(TASK DESCRIPTION): Below is a listing; retype exactly the lines between the one containing "Figure 3. The" and the one containing "Figure 7. The", inclusive, minus the pictures.

(DATASET EXTRACT):

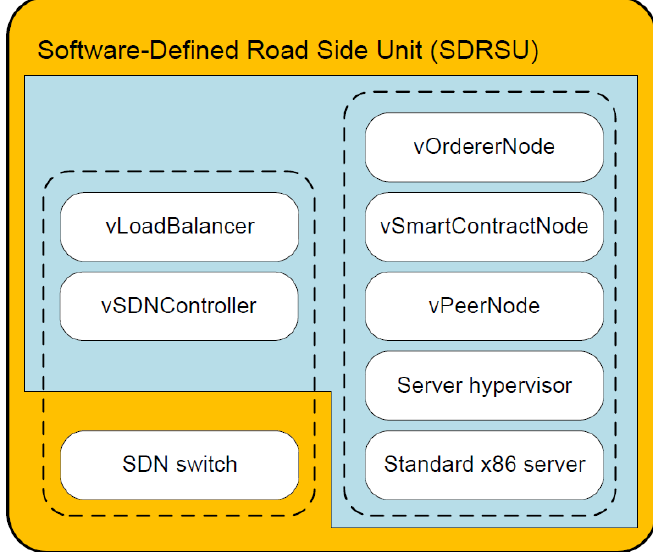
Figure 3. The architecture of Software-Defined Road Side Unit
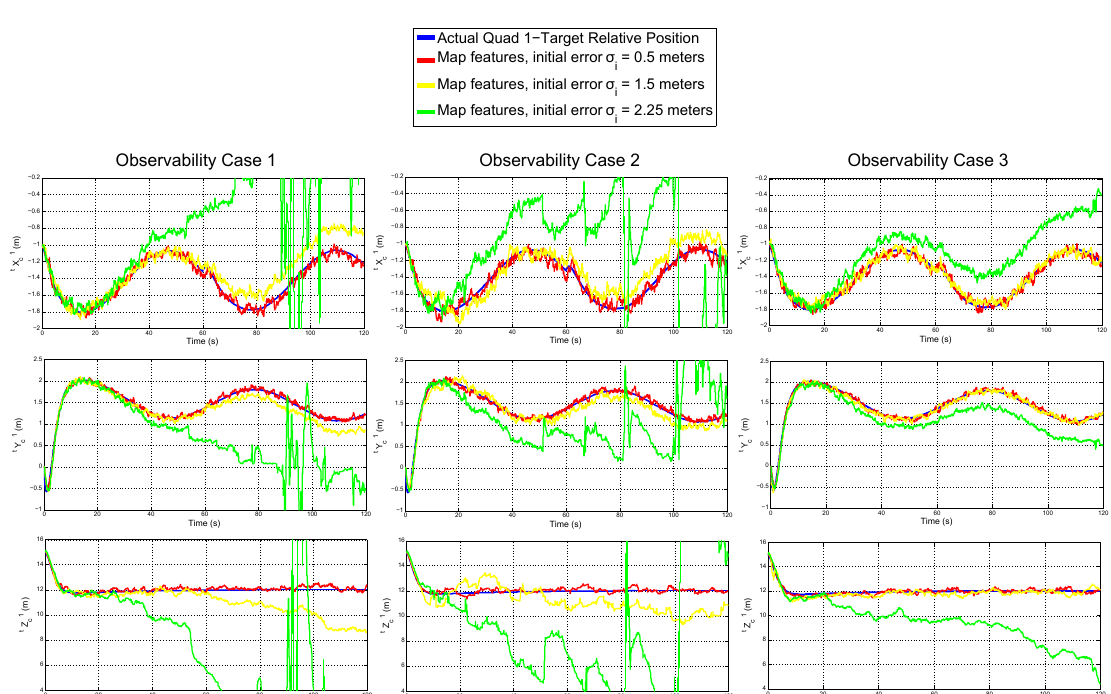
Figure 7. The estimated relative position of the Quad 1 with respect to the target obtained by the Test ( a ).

* * *

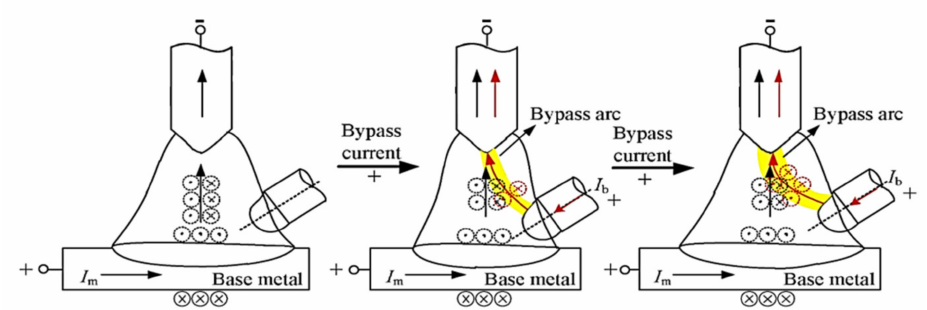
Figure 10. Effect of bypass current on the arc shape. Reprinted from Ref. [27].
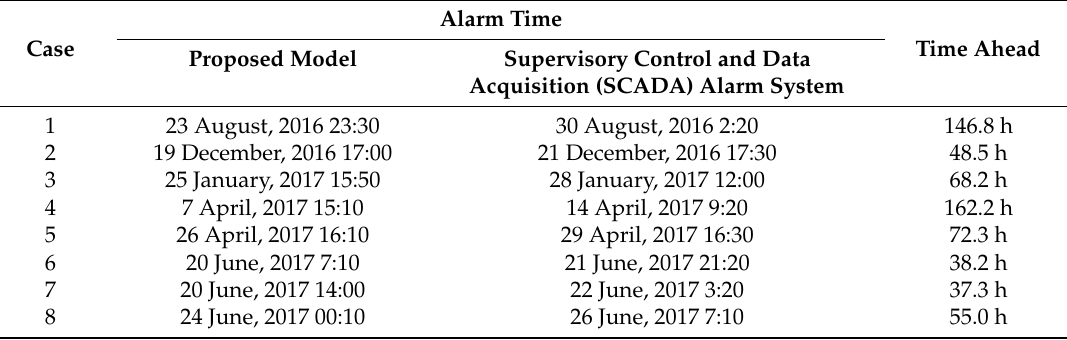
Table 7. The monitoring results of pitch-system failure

(TASK RESPONSE):
Figure 3. The architecture of Software-Defined Road Side Unit
Figure 7. The estimated relative position of the Quad 1 with respect to the target obtained by the Test ( a ).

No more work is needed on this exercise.